● **任务 A**: 把记录中包含“(e: React.ClipboardEvent<HTMLInputElement>) =>”的那一行起、到包含“const parsedVars = parseEnvContent(pastedText);”的那一行止(两行都算在内)转换成编号列表,空行略去。

其四是解除扣押后无人认领时的物品处置。查扣物品的处理一般有返还、没收、销毁、转交和拍卖变卖五种方式,这里讨论重点是长期无人认领物品的处理。解除查封扣押后,一般应当立即退还查扣财物,但在当事人流动性较强,或者当扣押物品价值低于罚款额度且难以强制执行处罚决定时,常常会出现对解除扣押物品弃置不理的情况,使得无法及时结案、查扣财产大量累积、难以保管、保值,是长期困扰执法机关的实务难题。实践中做法各异,有的作为无主物处理如《治安管理处罚法》,有的进行没收如《上海市道路运输管理条例》,有的直接拍卖变卖如《上海市城管执法暂扣物品保管和处理办法》,其中作为无主物处理的基本也是拍卖变卖后上缴国库如《公安机关办理行政案件程序规定》。但是对于已经做出处罚决定并解除查扣的物品,经一定的公告催告义务后,小编认为拍卖变卖后抵缴罚款是比较合适的,可惜目前这样的立法例较少层级也比较低。《上海市城管执法暂扣物品保管和处理办法》 第9条就规定“拍卖、变卖暂扣物品后所得价款,暂扣物品的当事人明确的,退还价款;如有行政罚款的,在依法折抵行政罚款后,退还余款。”因为对弃置物品拍卖抵缴罚款是否属于强制执行权尚无权威的意见和规定,所以实际上多数机关拍卖变卖所得款项只是上缴国库而非抵缴罚款,但此时原处罚案件就无法结案。小编认为弃置物品的拍卖变卖与强制法46条之间不存在本质上的区别,本质上物品都是由执法机关掌控,是为了防止弃置物品价值的不断损耗,可以参照执法机关对鲜活农产品的灵活处置权,对弃置物品直接适用强制法46条拍卖抵缴罚款。

● **记录摘录**:
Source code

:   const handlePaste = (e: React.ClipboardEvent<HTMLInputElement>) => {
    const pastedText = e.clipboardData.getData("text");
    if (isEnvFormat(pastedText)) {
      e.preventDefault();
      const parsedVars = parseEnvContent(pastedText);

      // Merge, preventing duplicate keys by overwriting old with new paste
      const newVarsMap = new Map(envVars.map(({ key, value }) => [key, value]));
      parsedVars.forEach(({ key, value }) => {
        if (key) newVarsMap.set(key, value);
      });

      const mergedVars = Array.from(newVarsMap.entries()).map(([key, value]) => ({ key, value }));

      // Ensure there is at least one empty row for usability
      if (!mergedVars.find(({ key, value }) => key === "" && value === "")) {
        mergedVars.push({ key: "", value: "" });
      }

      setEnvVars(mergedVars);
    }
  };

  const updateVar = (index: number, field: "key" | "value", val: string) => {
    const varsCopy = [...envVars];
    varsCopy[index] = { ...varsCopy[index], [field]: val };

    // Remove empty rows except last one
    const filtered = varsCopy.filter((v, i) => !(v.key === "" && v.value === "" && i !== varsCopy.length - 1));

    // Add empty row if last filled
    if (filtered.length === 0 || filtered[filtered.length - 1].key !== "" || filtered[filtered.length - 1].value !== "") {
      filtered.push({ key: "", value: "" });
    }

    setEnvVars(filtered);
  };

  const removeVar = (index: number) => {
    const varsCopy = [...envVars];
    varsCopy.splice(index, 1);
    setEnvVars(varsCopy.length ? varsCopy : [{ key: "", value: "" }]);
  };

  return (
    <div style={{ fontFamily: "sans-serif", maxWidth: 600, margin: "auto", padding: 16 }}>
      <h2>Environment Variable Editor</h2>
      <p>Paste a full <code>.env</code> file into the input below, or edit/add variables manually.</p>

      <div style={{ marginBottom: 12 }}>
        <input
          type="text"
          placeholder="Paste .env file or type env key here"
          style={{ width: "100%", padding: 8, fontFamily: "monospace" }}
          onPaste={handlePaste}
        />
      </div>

● **任务 B**: 根据这段关于查扣物品处置的原文,判断下列说法是否成立,每条回答“是”或“否”,并原样引出起决定作用的原文字句:(i) 查扣物品的处理一般有五种方式;(ii) 《上海市道路运输管理条例》把无人认领的物品作为无主物处理;(iii) 多数机关把拍卖变卖所得款项用来抵缴罚款。

● **答案 A**:
1. :   const handlePaste = (e: React.ClipboardEvent<HTMLInputElement>) => {
2.     const pastedText = e.clipboardData.getData("text");
3.     if (isEnvFormat(pastedText)) {
4.       e.preventDefault();
5.       const parsedVars = parseEnvContent(pastedText);

● **答案 B**:
(i) 是。“查扣物品的处理一般有返还、没收、销毁、转交和拍卖变卖五种方式”
(ii) 否。“有的进行没收如《上海市道路运输管理条例》”
(iii) 否。“实际上多数机关拍卖变卖所得款项只是上缴国库而非抵缴罚款”